- **What needs to be done**:
Reproduce the entries word for word, beginning at the first line and ending with the line that contains "va comunicar que", including both of those lines.

- **Given data**:
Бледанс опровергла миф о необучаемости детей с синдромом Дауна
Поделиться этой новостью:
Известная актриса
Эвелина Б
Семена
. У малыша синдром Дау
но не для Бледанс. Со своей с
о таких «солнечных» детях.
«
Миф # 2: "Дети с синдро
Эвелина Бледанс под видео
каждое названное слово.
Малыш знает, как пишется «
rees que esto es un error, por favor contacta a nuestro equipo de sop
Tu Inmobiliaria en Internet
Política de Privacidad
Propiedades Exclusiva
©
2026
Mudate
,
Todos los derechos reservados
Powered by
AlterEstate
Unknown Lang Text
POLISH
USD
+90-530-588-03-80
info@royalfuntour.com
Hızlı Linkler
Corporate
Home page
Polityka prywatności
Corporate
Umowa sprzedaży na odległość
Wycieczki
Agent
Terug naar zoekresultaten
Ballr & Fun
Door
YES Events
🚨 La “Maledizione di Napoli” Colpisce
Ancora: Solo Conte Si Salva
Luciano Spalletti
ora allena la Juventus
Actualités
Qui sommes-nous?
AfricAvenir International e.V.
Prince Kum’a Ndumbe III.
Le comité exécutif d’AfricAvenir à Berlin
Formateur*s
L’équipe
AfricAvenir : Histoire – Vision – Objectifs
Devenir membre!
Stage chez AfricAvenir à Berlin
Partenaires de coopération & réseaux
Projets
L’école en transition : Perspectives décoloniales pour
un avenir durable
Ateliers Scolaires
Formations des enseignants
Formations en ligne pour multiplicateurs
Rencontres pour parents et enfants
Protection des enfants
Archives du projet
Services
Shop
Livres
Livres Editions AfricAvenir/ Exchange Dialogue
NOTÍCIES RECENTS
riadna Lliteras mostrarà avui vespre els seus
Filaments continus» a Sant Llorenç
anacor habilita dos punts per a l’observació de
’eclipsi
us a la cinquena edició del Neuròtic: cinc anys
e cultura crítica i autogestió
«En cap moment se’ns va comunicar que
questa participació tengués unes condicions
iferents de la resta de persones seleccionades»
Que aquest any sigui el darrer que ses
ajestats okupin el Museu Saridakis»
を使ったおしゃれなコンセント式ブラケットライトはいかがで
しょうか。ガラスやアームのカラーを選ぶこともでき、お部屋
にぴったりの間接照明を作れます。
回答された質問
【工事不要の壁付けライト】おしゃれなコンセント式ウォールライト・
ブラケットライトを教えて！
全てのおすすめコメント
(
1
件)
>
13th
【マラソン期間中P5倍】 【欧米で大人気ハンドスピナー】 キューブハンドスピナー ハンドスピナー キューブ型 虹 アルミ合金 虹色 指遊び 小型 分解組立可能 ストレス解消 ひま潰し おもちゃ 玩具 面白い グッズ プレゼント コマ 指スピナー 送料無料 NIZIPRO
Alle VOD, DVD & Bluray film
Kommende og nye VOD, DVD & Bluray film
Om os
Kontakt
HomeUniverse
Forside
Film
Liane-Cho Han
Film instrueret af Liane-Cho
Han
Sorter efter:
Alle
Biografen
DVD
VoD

- **Expected answer**:
Бледанс опровергла миф о необучаемости детей с синдромом Дауна
Поделиться этой новостью:
Известная актриса
Эвелина Б
Семена
. У малыша синдром Дау
но не для Бледанс. Со своей с
о таких «солнечных» детях.
«
Миф # 2: "Дети с синдро
Эвелина Бледанс под видео
каждое названное слово.
Малыш знает, как пишется «
rees que esto es un error, por favor contacta a nuestro equipo de sop
Tu Inmobiliaria en Internet
Política de Privacidad
Propiedades Exclusiva
©
2026
Mudate
,
Todos los derechos reservados
Powered by
AlterEstate
Unknown Lang Text
POLISH
USD
+90-530-588-03-80
info@royalfuntour.com
Hızlı Linkler
Corporate
Home page
Polityka prywatności
Corporate
Umowa sprzedaży na odległość
Wycieczki
Agent
Terug naar zoekresultaten
Ballr & Fun
Door
YES Events
🚨 La “Maledizione di Napoli” Colpisce
Ancora: Solo Conte Si Salva
Luciano Spalletti
ora allena la Juventus
Actualités
Qui sommes-nous?
AfricAvenir International e.V.
Prince Kum’a Ndumbe III.
Le comité exécutif d’AfricAvenir à Berlin
Formateur*s
L’équipe
AfricAvenir : Histoire – Vision – Objectifs
Devenir membre!
Stage chez AfricAvenir à Berlin
Partenaires de coopération & réseaux
Projets
L’école en transition : Perspectives décoloniales pour
un avenir durable
Ateliers Scolaires
Formations des enseignants
Formations en ligne pour multiplicateurs
Rencontres pour parents et enfants
Protection des enfants
Archives du projet
Services
Shop
Livres
Livres Editions AfricAvenir/ Exchange Dialogue
NOTÍCIES RECENTS
riadna Lliteras mostrarà avui vespre els seus
Filaments continus» a Sant Llorenç
anacor habilita dos punts per a l’observació de
’eclipsi
us a la cinquena edició del Neuròtic: cinc anys
e cultura crítica i autogestió
«En cap moment se’ns va comunicar que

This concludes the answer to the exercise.